- Exercise data

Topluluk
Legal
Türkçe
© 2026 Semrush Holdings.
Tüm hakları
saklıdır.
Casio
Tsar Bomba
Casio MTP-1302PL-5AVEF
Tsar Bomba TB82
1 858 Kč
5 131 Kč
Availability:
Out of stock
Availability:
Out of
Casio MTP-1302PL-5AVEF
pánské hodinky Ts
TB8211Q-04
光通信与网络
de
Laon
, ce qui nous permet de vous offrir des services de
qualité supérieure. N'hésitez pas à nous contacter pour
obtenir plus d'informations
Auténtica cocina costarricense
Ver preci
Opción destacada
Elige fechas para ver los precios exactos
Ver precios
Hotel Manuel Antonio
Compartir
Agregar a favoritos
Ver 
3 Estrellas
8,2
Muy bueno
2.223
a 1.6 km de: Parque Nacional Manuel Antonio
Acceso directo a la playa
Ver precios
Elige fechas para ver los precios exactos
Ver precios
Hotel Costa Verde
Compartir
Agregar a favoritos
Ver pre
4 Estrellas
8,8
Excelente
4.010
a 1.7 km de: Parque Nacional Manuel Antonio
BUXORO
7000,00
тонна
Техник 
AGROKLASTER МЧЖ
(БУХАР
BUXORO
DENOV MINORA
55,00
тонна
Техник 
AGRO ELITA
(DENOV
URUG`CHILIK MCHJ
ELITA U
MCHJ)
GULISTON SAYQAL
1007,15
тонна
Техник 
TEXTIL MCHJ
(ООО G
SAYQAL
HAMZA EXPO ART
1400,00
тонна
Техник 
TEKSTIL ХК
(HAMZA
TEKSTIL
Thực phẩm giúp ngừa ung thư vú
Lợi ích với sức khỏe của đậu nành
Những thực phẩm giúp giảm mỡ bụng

- Exercise requirements
Write out exactly the lines starting with the one that holds "a 1.7 km de: Parque Nacional Manuel Antonio" and running through the last line above.

- Solution below
a 1.7 km de: Parque Nacional Manuel Antonio
BUXORO
7000,00
тонна
Техник 
AGROKLASTER МЧЖ
(БУХАР
BUXORO
DENOV MINORA
55,00
тонна
Техник 
AGRO ELITA
(DENOV
URUG`CHILIK MCHJ
ELITA U
MCHJ)
GULISTON SAYQAL
1007,15
тонна
Техник 
TEXTIL MCHJ
(ООО G
SAYQAL
HAMZA EXPO ART
1400,00
тонна
Техник 
TEKSTIL ХК
(HAMZA
TEKSTIL
Thực phẩm giúp ngừa ung thư vú
Lợi ích với sức khỏe của đậu nành
Những thực phẩm giúp giảm mỡ bụng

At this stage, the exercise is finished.